Page extract:
□ □ □ □

In zztat the gauge is where the measurements take place. The gauge acts as a filter for the data produced by your metric and only lets data points pass which we consider "not good". In other words, the gauge's filters are to be set up in such a way that they match the problematic values.
To use the all-too-familiar example of tablespaces - you want your gauge to return the tablespaces which are running full so that it can act on it; you don't want it to return the tablespaces that have enough free space. The metric's job is to capture "all the data" that you'd like to collect (and archive). The gauge just filters the data that needs further attention.
Like zztat's metrics, a gauge can operate in different modes, controlled by the flags which are assigned to it. Without any flags, a gauge is referred to as a standard gauge and is executed normally through the Oracle scheduler.
A standard gauge is defined by the following characteristics:
- The gauge is assigned to a standard metric.
- A gauge job is scheduled and executed by the Oracle scheduler.
- The gauge is assigned a default volume, expressed in a temporal fashion.
An auto-sync gauge is defined by the following characteristics:
- The gauge is automatically triggered by the SYNC process when the corresponding metric has completed its snapshot.
- The gauge volume is ignored - all data collected by the metric is scanned.

□ □ □ □

Given entries:
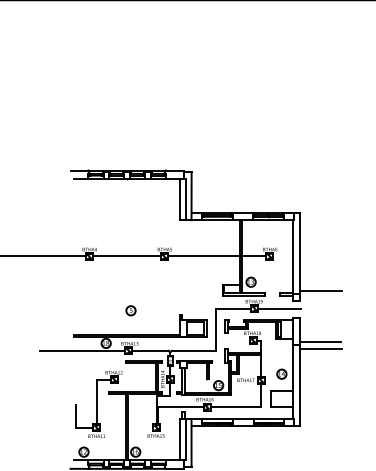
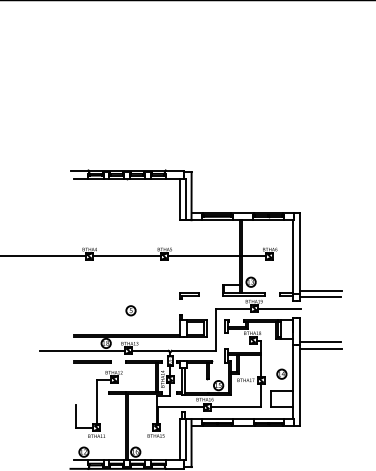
part at (189, 295): none -> present
line at (320, 297): none -> present
line at (92, 361): none -> present
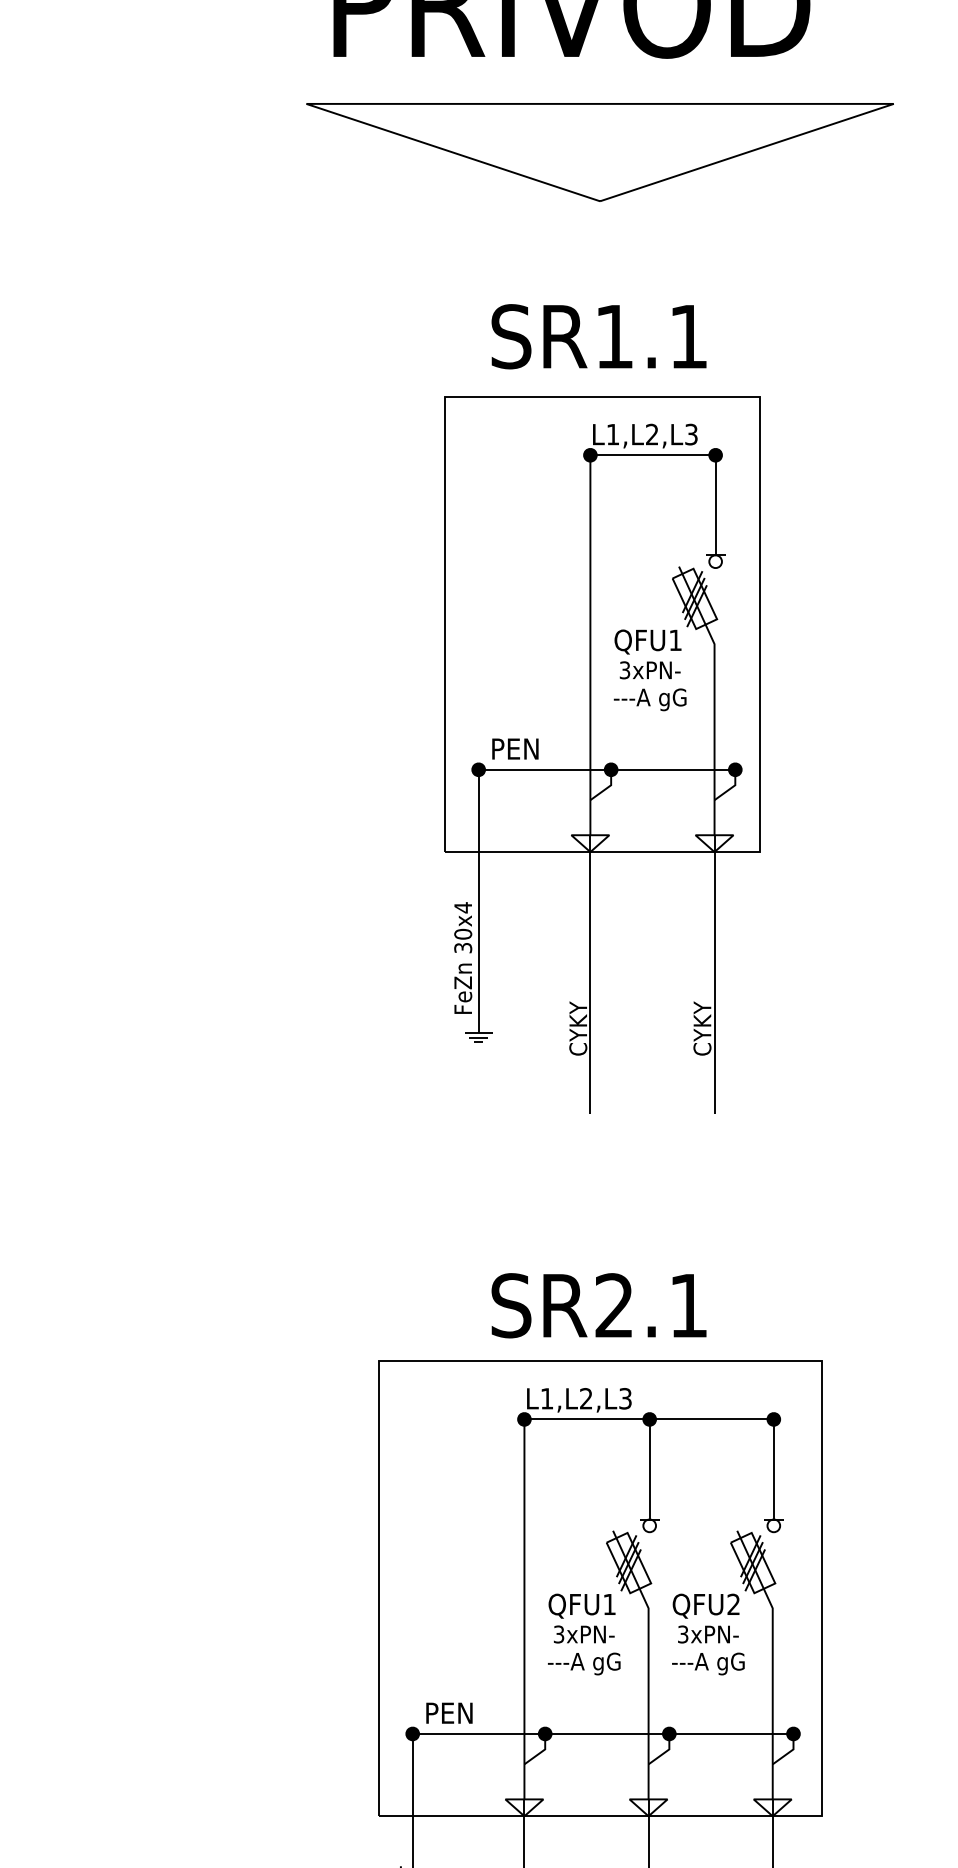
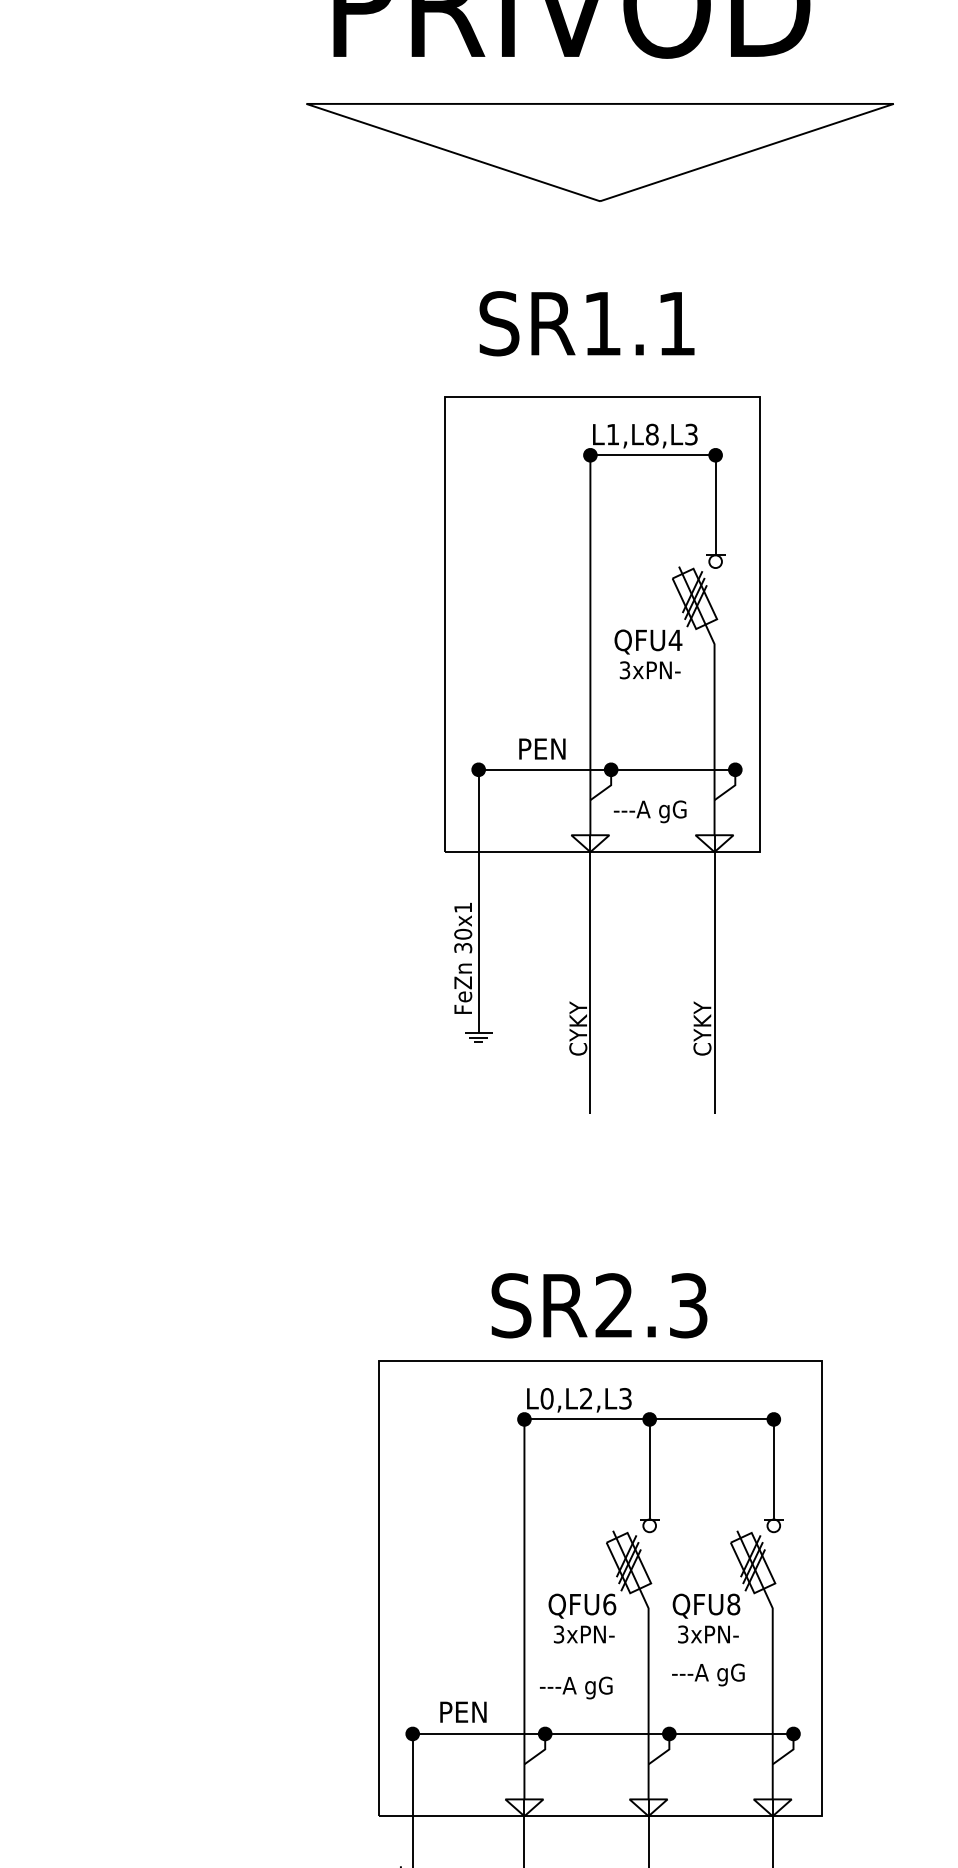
text at (598, 336) position: (598, 336) -> (586, 323)
text at (651, 434): L1,L2,L3 -> L1,L8,L3
text at (675, 639): QFU1 -> QFU4
text at (649, 699) position: (649, 699) -> (649, 811)
text at (515, 748) position: (515, 748) -> (542, 748)
text at (462, 907): 30x4 -> 30x1
text at (688, 1305): SR2.1 -> SR2.3
text at (546, 1398): L1,L2,L3 -> L0,L2,L3
text at (609, 1604): QFU1 -> QFU6
text at (733, 1604): QFU2 -> QFU8
text at (584, 1663) position: (584, 1663) -> (576, 1687)
text at (708, 1663) position: (708, 1663) -> (708, 1674)
text at (449, 1712) position: (449, 1712) -> (463, 1711)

□ □ □ □

Exercise instructions:
a) Answer these questions about the zztat gauge text:
(i) What does the gauge act as for the data produced by a metric?
(ii) What is a gauge with no flags called?
(iii) What triggers an auto-sync gauge?
b) Reproduce the zztat gauge text from the words "A standard gauge is" through the words "by the Oracle scheduler.", swapping "standard metric" for "basic metric".
The listing has no connection to the zztat gauge text.

Task-by-task solutions:
a)
(i) A filter.
(ii) A standard gauge.
(iii) The SYNC process, when the corresponding metric has completed its snapshot.

b)
A standard gauge is defined by the following characteristics:
- The gauge is assigned to a basic metric.
- A gauge job is scheduled and executed by the Oracle scheduler.